Berupaya untuk menetralisir keadaan saat itu, rekan ini pun langsung meminta maaf atas kesalahan informasi yang terjadi dan segera mengkonfirmasi hal yang seharusnya.
Berangkat dari komplain yang ada, rekan ini pun segera menghubungi kedua sub divisi terkait atas kesalahan yang terjadi supaya HR bisa memiliki satu suara dalam menginformasikan berbagai kebijakan. Apalagi bila menyangkut kompensasi dan benefit karyawan yang cenderung lebih sensitif.
Sikap rekan saya yang mengambil sikap untuk meminta maaf atas kesalahan yang sebenarnya tidak diperbuatnya, merupakan sebuah bentuk tanggung jawab. Ia bisa saja merasa tidak terima atas kesalahan yang ditimpakan padanya, namun komplain yang timbul memiliki kaitan dengan dua sub divisi yang keduanya adalah bagian dari HR Pusat. Dengan demikian, sikap rekan ini yang menempatkan diri sebagai bagian dari tim HR Pusat yang segera mengambil tanggung jawab atas kesalahan yang terjadi adalah sikap yang tepat.
Cabang hanya tahu bahwa informasi dari HR Pusat tidak singkron tanpa peduli sub divisi mana yang memberikan informasi tidak tepat.
Sebuah perusahaan akan berupaya untuk memberikan kepuasan kepada customer-nya dengan pelayanan yang terbaik. Pelayanan keluar ini tentunya hanya dapat dilakukan oleh sebuah tim yang engage. Hal ini haruslah dimulai dari sebuah tim yang kecil, yang engage dengan sesama anggota tim, barulah dapat engage dengan tim lainnya dan pada ada akhirnya engage dengan perusahaan.

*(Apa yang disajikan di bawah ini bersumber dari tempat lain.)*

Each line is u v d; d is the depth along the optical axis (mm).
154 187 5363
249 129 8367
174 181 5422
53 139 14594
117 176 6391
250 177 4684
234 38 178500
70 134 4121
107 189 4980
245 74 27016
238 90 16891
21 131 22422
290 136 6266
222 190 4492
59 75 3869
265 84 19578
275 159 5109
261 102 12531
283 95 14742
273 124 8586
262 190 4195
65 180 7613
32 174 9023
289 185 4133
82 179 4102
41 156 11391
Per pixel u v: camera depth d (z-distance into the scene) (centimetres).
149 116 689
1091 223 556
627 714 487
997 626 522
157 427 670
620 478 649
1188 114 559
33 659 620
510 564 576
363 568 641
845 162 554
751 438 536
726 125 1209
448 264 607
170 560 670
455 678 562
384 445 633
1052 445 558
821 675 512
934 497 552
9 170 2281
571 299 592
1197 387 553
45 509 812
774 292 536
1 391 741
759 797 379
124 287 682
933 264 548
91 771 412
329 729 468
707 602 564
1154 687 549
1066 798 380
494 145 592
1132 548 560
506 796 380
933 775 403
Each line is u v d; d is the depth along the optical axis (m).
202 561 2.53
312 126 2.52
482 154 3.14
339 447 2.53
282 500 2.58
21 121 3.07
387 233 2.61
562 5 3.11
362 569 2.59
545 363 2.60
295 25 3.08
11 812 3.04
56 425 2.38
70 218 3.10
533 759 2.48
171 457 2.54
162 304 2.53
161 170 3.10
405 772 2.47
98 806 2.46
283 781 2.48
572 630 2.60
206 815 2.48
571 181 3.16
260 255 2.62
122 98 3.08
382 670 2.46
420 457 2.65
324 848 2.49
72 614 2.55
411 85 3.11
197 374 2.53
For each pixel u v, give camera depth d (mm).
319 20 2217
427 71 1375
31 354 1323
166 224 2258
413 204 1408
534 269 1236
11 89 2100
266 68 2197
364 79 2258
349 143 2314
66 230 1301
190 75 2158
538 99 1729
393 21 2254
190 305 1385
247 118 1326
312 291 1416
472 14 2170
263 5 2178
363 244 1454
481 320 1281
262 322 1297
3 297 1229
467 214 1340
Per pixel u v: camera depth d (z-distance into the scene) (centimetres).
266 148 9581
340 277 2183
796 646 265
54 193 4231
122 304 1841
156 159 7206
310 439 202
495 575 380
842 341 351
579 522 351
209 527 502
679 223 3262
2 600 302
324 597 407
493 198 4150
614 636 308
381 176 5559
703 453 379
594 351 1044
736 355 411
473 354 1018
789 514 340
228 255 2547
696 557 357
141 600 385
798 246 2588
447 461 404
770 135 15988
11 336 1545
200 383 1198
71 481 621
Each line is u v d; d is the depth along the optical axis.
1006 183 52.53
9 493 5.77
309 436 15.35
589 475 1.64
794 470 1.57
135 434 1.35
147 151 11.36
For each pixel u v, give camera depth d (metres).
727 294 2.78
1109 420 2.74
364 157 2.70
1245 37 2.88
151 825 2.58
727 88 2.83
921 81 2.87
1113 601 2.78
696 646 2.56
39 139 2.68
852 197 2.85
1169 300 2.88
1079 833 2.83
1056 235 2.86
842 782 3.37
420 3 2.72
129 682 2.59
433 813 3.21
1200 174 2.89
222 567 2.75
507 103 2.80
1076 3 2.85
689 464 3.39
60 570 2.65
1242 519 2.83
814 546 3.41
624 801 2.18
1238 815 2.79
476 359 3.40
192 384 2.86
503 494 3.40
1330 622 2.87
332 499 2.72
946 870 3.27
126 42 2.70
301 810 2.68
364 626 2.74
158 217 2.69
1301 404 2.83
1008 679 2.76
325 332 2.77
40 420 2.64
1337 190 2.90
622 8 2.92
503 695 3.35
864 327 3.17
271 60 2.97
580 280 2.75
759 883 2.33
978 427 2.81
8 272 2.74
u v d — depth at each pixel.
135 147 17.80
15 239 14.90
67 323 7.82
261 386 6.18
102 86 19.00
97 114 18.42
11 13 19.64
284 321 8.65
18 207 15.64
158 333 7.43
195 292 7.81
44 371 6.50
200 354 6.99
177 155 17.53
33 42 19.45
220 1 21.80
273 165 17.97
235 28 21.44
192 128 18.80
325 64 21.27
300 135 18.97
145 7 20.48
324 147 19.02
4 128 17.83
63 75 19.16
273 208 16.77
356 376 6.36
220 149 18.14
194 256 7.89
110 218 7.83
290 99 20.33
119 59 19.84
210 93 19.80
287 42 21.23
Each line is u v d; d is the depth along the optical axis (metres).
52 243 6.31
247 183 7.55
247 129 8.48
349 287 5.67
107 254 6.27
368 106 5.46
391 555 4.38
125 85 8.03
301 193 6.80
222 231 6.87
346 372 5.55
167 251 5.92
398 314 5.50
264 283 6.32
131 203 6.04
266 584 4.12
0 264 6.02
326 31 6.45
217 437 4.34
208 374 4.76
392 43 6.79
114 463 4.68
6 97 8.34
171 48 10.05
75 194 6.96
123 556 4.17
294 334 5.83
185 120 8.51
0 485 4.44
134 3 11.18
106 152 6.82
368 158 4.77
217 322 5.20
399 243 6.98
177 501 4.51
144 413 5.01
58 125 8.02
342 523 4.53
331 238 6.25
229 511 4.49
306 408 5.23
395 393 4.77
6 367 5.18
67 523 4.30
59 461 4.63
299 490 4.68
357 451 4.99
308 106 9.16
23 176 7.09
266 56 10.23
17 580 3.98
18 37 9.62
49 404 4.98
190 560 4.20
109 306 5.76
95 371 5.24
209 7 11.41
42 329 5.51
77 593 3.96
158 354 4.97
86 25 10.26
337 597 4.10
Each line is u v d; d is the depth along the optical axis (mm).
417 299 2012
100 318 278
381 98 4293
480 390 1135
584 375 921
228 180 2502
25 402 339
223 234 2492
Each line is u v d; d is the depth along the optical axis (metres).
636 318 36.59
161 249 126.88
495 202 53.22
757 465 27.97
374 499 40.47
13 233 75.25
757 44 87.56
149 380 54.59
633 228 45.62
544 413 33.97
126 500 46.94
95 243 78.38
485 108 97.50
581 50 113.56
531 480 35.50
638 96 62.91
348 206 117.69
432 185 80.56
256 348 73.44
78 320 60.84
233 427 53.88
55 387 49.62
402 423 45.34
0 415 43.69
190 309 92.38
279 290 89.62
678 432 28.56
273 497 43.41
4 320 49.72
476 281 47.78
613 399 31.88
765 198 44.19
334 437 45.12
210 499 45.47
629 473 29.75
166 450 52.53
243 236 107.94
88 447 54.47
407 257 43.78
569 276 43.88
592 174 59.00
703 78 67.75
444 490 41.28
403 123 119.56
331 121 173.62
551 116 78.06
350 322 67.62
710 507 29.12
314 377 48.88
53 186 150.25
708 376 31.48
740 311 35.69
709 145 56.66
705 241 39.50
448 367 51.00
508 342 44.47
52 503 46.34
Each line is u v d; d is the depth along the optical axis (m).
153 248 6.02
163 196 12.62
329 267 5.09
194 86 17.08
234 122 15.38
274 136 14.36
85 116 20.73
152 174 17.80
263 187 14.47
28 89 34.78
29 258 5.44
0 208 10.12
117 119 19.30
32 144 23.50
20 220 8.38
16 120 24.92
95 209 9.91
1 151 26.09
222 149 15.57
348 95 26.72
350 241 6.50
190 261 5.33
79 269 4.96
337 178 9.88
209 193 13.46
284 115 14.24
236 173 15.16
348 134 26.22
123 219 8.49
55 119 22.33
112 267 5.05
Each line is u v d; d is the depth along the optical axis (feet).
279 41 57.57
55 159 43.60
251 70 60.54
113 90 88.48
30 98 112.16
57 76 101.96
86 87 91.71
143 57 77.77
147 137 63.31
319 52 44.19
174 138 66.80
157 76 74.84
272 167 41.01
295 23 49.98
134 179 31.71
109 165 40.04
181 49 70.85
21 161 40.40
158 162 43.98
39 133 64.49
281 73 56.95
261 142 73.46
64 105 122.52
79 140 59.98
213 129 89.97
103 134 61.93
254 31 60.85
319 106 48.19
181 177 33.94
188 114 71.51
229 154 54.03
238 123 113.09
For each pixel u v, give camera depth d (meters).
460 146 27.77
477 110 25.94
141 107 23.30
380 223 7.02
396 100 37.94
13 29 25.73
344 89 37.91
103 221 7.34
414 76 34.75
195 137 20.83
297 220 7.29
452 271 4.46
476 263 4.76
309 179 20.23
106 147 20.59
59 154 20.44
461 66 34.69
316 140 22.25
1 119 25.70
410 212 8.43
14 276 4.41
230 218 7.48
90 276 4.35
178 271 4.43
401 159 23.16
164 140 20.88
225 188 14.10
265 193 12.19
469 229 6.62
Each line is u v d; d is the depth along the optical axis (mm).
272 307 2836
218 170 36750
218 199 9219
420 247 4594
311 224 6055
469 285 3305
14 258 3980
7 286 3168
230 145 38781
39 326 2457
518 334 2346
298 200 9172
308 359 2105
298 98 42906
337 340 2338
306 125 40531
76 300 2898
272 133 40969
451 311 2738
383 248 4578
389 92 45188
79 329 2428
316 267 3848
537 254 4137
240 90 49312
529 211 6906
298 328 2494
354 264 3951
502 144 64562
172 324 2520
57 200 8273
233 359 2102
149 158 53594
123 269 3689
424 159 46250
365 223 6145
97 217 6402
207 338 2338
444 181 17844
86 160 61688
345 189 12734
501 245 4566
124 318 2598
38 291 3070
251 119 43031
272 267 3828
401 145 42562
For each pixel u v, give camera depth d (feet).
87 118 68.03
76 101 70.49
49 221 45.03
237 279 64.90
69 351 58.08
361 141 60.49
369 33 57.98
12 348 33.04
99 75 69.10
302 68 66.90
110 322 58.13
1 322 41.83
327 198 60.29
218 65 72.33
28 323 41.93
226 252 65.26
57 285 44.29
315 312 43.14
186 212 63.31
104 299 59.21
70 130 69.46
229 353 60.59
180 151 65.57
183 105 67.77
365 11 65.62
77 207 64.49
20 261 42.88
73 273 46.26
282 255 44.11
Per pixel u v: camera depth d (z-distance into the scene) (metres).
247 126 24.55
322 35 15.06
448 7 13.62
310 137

Customer yang merasa puas dengan pelayanan perusahaan Anda tentunya diharapkan dapat engage dengan Anda sehingga dalam menghadapi persaingan bisnis, customer ini ‘tidak mudah berpaling ke lain hati (perusahaan lain)’. Customer akan engage dengan perusahaan Anda apabila Anda dapat memberikan pelayanan yang terbaik dan memahami apa yang menjadi kebutuhannya. Layanan demikian mustahil dapat diberikan oleh sebuah tim yang tidak engage, yang hanya hanya melihat kepentingan diri sendiri, atau kepentingan tim sendiri. Tim yang diharapkan mendukung bisnis perusahaan adalah tim yang dapat memberikan kontribusi terbaik dan antar tim mampu bersinergi lintas unit kerja atau lintas divisi.
Melalui program team engagement yang dilakukan pada perusahaan, diharapkan dapat tercipta budaya kerja yang positif secara terus menerus. Apa yang menjadi semangat dari team engagement adalah bagaimana membangun satu komitmen bersama sehingga dapat tercipta tim yang solid, kompak, produktif dan memiliki passion dalam bekerja sehingga menghasilkan output yang maksimal.
Memang benar, jika di dalam saja tidak bisa solid, bagaimana bisa kita memberikan satu hasil kerja yang terbaik dan memuaskan.
Belajar dari kesalahan atau kekurangan yang pernah dilakukan, membangun budaya kerja bukan satu pekerjaan yang mudah dalam artian disulap dalam sekejap berhasil 100%. Dari manajemen harus ada satu komitmen untuk dapat menyuarakan team engagement spirit ke semua unit secara berkesinambungan dengan hasil kepuasan customer yang semakin meningkat.